LE MINISTRE DU REVENU NATIONAL,

intimé,

et

SIGMA INC.,

intervenante.

Motifs du jugement

Le juge suppléant Prévost, C.C.I.

[1] Cet appel a été entendu à Québec (Québec), le 14 juillet 1998.

[2] Il s'agit d'un appel de décisions du ministre du Revenu national (le « Ministre » ), en date du 9 mai 1997, déterminant que l'emploi de l'appelant chez Société d'Intervention et de Gestion des Milieux Anciens (SIGMA) Inc., la payeuse, du 2 août au 31 décembre 1993, du 14 mars au 29 avril 1994, du 1er août au 31 décembre 1994, du 4 janvier 1995 au 23 février 1996 et du 3 mars au 6 décembre 1996, n'était pas assurable parce qu'il ne rencontrait pas les exigences d'un contrat de louage de services.

[3] Les paragraphes 5 et 6 de la Réponse à l'avis d'appel se lisent ainsi :

« 5. En rendant sa décision, l'intimé, le ministre du Revenu national, s'est basé, notamment, sur les faits suivants :

a) le payeur, constitué en 1992, offre des services de consultation en urbanisme et protection du patrimoine; (A)

b) en 1990 et 1991, l'appelant exploitait une entreprise similaire en son propre nom; (A)

c) l'appelant détient 40 % des actions du payeur, et son frère, Benoît, l'autre 60 %; (A)

d) les deux frères n'ont investi dans le payeur que 40 $ et 60 $ chacun, soit pour l'achat des actions; (A)

e) Benoît Bourget est employé à plein temps chez un tiers; (A)

f) il effectue la tenue de livres du payeur et est rémunéré sur une base d'honoraires; (A)

g) l'appelant recrute les clients du payeur, négocie les honoraires des services à rendre et effectue le travail; (NTQR)

h) il décide de sa date d'embauche, de ses heures de travail et de la date de sa mise à pied; (N)

i) plutôt que de suivre un horaire de travail pré-établi, l'appelant travaillait selon les besoins des clients; (N)

j) il travaillait parfois le soir et les fins de semaine; (A)

k) il décidait s'il avait besoin d'aide ou des services de spécialistes; (N)

l) il travaillait chez les clients et dans un bureau aménagé dans sa résidence; (A)

m) le payeur lui versait 200 $ par mois pour l'utilisation de son bureau; (A)

n) au début des activités du payeur, l'appelant a travaillé plusieurs mois sans rémunération; (N)

o) l'appelant a reçu du payeur un chèque de 2 889 $ le 5 juin 1995, pour du travail effectué durant les mois d'octobre 1993, de janvier 1994, février 1994, mars 1994, mai 1994, juin 1994 et juillet 1994; (A)

**Défi 1**: D'après l'extrait du jugement, quelle part des actions du payeur l'appelant détient-il ?
**Défi 2**: Poursuivez l'extrait du jugement à la suite de son dernier alinéa.

**Données fournies**:
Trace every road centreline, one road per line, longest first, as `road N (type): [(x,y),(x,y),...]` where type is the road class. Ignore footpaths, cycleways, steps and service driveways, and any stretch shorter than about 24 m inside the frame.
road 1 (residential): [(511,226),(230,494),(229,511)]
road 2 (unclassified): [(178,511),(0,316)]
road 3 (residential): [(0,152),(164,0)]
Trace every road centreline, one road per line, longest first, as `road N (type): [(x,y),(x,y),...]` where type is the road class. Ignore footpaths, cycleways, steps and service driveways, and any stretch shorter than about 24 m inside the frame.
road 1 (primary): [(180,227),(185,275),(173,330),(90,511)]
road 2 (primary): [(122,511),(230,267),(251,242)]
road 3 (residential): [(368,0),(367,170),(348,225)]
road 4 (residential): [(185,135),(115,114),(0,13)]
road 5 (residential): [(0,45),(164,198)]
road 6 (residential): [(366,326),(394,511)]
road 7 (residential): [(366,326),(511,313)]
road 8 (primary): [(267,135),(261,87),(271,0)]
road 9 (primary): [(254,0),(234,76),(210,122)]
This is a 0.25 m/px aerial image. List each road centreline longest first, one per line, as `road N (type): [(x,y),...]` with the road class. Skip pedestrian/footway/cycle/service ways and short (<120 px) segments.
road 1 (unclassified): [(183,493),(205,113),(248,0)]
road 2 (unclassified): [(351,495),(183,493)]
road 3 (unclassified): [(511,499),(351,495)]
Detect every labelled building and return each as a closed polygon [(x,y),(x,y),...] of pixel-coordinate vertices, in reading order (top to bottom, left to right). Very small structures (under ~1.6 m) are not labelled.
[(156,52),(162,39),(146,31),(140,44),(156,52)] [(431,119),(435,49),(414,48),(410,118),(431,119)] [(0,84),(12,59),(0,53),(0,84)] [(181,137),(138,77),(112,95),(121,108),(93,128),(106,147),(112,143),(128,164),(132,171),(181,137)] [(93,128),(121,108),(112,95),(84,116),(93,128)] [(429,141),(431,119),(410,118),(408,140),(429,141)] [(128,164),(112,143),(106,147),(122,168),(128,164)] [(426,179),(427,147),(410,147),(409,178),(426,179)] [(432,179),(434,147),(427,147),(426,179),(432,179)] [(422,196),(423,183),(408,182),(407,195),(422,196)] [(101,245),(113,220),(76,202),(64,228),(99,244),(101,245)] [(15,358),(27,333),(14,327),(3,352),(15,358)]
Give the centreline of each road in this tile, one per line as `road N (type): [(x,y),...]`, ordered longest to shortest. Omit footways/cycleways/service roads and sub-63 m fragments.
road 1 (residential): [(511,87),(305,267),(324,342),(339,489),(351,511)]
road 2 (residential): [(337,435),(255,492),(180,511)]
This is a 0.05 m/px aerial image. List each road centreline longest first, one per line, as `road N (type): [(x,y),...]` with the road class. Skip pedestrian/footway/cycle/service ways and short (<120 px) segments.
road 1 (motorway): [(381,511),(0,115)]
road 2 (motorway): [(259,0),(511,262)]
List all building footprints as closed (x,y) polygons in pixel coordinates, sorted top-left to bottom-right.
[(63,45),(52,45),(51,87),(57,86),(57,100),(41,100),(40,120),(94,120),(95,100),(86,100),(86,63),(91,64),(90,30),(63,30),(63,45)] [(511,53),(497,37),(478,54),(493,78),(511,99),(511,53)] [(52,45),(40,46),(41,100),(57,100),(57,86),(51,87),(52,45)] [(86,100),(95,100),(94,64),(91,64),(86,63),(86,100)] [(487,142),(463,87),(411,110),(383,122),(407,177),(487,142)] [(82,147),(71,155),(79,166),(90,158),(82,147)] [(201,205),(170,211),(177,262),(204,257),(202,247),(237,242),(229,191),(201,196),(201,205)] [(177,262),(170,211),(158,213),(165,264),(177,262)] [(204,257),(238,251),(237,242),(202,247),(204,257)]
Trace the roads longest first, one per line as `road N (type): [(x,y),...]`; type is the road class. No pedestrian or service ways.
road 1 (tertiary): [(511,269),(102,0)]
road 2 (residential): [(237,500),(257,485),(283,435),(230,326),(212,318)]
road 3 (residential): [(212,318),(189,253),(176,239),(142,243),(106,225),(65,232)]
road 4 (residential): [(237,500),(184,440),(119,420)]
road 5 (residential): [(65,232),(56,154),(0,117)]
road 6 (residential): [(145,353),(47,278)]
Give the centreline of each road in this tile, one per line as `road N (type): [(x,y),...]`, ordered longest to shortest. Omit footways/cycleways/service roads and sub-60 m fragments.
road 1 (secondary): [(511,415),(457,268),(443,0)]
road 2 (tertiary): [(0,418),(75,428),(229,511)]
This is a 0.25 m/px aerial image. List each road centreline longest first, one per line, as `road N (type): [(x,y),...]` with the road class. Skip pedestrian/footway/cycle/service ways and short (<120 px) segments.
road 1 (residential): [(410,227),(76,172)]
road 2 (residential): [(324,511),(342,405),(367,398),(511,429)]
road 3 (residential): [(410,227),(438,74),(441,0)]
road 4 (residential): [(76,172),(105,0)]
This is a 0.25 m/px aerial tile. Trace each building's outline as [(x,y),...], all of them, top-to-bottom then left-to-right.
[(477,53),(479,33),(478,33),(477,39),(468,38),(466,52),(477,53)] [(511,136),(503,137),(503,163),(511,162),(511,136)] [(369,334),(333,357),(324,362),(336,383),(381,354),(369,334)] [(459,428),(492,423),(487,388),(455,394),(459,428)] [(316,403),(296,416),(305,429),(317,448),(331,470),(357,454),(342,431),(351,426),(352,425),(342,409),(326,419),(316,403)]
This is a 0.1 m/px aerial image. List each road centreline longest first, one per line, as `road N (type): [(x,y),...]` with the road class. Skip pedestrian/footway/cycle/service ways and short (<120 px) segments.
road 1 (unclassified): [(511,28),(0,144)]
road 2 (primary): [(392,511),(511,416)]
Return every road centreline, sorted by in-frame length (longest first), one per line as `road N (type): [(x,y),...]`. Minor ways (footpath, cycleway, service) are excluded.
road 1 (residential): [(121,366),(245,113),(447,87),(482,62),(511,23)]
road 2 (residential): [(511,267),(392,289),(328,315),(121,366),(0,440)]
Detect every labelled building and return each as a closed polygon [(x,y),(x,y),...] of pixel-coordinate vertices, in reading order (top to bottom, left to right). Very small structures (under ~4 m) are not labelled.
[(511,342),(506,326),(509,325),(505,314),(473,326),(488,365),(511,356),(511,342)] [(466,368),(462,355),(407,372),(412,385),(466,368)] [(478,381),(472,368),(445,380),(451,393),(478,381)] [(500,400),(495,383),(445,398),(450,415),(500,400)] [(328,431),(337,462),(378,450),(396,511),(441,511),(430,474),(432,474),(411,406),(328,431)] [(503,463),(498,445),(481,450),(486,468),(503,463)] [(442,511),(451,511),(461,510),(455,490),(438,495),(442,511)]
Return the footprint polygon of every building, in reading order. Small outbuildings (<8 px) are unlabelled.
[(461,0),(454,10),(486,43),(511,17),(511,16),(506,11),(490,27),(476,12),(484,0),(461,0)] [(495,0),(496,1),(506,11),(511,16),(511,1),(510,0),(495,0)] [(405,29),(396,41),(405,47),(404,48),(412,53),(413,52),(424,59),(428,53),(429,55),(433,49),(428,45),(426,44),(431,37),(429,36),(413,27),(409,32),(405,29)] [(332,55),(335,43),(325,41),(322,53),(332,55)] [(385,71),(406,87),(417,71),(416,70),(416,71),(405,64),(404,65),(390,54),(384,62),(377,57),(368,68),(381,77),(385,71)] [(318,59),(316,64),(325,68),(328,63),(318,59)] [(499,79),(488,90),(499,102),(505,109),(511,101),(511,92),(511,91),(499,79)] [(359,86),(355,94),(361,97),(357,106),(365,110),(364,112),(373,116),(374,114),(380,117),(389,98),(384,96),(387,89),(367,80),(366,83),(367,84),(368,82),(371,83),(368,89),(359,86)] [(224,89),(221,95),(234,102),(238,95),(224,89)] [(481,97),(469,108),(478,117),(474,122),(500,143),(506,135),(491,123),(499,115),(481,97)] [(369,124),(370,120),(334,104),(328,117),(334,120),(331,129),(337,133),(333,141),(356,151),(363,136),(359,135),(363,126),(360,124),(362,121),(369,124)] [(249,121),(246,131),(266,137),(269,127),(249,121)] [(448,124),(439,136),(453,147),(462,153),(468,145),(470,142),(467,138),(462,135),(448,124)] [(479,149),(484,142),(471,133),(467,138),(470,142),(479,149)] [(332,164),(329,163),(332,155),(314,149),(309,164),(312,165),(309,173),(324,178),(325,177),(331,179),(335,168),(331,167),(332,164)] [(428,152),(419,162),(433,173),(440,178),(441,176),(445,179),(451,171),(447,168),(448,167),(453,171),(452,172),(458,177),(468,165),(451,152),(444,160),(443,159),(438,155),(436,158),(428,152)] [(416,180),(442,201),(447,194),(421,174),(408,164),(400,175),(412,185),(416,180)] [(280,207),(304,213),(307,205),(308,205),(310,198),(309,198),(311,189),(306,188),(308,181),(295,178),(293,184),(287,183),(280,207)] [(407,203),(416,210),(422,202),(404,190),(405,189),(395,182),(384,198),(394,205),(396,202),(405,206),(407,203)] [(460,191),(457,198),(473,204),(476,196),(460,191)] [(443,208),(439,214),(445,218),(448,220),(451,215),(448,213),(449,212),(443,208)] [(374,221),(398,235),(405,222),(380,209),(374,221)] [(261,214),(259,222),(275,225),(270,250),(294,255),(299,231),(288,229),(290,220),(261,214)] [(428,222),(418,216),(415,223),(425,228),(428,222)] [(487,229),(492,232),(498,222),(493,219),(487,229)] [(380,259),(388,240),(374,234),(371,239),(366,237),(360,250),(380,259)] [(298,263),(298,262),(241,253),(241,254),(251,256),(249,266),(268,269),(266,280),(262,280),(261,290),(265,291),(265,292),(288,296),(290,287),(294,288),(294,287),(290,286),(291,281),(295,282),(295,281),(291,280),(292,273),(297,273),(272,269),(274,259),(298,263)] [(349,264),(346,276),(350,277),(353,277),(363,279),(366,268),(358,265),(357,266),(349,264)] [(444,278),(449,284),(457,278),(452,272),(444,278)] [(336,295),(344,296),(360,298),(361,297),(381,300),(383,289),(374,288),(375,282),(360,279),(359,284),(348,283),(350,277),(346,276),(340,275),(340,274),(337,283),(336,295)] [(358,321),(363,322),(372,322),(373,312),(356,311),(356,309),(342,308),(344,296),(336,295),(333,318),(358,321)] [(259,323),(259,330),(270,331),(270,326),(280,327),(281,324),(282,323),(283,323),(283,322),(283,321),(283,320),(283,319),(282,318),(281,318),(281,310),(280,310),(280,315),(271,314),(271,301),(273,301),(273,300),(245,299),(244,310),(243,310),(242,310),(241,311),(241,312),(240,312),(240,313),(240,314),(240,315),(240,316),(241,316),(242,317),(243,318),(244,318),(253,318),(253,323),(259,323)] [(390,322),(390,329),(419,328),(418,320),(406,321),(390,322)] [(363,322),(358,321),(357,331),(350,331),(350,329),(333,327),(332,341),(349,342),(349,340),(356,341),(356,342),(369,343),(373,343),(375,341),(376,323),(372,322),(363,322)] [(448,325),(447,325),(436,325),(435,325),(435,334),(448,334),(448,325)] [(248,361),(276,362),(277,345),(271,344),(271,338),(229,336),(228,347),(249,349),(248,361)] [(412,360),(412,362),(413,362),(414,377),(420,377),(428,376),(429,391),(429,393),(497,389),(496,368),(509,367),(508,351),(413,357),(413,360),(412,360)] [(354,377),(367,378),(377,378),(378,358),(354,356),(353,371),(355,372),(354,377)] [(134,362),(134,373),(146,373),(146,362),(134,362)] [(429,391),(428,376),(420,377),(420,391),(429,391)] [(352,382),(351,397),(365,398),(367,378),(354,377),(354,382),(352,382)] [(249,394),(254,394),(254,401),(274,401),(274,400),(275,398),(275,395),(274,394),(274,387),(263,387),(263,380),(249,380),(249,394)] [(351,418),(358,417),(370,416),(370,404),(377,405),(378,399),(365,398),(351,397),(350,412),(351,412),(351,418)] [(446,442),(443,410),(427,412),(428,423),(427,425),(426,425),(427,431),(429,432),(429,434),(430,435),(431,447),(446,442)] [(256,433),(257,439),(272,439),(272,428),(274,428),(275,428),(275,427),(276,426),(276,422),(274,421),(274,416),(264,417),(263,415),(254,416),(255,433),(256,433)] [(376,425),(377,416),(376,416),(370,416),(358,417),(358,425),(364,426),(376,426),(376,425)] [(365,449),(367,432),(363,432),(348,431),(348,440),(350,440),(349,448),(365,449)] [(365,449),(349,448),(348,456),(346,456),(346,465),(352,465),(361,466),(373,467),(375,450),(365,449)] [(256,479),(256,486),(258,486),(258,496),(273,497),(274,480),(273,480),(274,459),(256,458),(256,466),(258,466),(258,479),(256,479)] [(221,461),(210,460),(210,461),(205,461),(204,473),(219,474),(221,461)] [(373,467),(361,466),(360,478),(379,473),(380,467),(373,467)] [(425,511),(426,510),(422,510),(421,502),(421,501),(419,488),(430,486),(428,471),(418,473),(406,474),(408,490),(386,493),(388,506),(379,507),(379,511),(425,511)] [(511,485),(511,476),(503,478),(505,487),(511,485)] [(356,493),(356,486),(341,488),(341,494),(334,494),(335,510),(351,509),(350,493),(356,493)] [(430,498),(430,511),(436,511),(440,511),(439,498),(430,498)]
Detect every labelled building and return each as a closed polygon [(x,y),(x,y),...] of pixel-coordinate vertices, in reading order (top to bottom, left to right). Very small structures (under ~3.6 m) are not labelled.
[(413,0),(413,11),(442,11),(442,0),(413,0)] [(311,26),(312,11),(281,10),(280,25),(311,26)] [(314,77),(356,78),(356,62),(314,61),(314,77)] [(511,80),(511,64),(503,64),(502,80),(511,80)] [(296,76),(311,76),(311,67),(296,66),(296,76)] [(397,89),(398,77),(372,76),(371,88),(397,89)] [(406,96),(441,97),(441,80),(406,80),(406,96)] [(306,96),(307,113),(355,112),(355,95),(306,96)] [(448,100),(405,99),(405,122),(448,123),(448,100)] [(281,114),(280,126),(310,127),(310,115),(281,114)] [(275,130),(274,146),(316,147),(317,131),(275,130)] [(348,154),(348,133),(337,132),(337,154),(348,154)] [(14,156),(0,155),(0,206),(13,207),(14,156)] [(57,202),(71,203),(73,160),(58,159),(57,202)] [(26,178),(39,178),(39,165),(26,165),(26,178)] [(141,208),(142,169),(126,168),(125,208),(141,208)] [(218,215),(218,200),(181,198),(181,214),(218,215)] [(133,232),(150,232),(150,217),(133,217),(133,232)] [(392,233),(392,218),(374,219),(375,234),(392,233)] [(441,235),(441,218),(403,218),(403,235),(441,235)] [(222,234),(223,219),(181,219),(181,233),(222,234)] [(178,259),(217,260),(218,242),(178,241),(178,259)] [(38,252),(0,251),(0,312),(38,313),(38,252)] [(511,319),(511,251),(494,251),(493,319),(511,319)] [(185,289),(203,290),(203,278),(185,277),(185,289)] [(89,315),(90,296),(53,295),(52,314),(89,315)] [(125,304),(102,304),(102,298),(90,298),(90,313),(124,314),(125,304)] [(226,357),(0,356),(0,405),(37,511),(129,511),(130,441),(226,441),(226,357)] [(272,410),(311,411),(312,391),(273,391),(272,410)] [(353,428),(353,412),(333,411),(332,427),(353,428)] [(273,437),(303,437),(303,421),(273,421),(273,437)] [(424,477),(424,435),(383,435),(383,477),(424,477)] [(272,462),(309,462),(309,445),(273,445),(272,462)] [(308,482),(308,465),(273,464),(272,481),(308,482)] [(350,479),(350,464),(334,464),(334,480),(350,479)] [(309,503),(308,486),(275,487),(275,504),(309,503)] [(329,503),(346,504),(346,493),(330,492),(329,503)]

**Résultat 1**: L'appelant détient 40 % des actions du payeur.

**Résultat 2**:
p) les périodes de travail constituant ce chèque comportaient des semaines de travail de moins de 16 heures; (A)

q) le montant de 2 889 $ a été traité par le payeur comme des honoraires; (N)

r) l'appelant utilisait ses équipements personnels (ordinateur, bibliothèque, classeur, table) et des équipements du payeur (télécopieur, classeur, table); (A)

s) l'appelant attendait plusieurs mois avant de se faire rembourser les dépenses (frais de déplacement, hébergement etc.) auxquelles il avait droit :

- 5 256,02 $ le 24 mars 1993 (pour des dépenses encourues d'avril 1992 à octobre 1992),

- 3 975,88 $ le 17 février 1994,

- 4 212,13 $ le 11 janvier 1995,

- 5 909,85 $ le 5 juin 1995 (pour des dépenses encourues de septembre 1994 à mai 1995); (A)

t) l'appelant pouvait offrir ses services à d'autres payeurs; (A)

u) l'appelant était la raison d'être du payeur; sans lui, le payeur ne pouvait vraisemblablement exploiter son entreprise; (N)

v) l'appelant ne travaillait pas sous le contrôle du payeur; (N)

w) durant les périodes en litige, il n'y avait pas de relation employeur-employé entre le payeur et l'appelant. (N)

6. L'appelant avait un ascendant tel sur le payeur qu'il ne pouvait exister de contrat de louage de services entre lui et le payeur. »

[4] La Réponse à l'avis d'intervention est au même effet.

[5] Dans le texte qui précède de la Réponse à l'avis d'appel, la Cour a indiqué ainsi, entre parenthèses, après chaque sous-paragraphe, les commentaires du procureur de l'appelant et de l'intervenante à l'ouverture de l'audience :

(A)= admis

(N)= nié

(NTQR)= nié tel que rédigé

La preuve de l'appelant et de l'intervenante

Selon l'appelant :

[6] Il est urbaniste de profession et c'est à l'occasion d'un contrat à Rivière-du-Loup qu'il a eu l'idée de « partir » la payeuse et suite a été donnée à ce projet en coopération avec son frère.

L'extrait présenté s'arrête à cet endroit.